_Instructions to follow_: Reproduce every line of the records below, character for character and in the same order.

-------- Material provided --------

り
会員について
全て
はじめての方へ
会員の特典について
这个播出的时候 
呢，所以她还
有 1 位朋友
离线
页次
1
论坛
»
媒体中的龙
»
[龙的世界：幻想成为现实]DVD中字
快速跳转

--------

_Answer below_:
り
会員について
全て
はじめての方へ
会員の特典について
这个播出的时候 
呢，所以她还
有 1 位朋友
离线
页次
1
论坛
»
媒体中的龙
»
[龙的世界：幻想成为现实]DVD中字
快速跳转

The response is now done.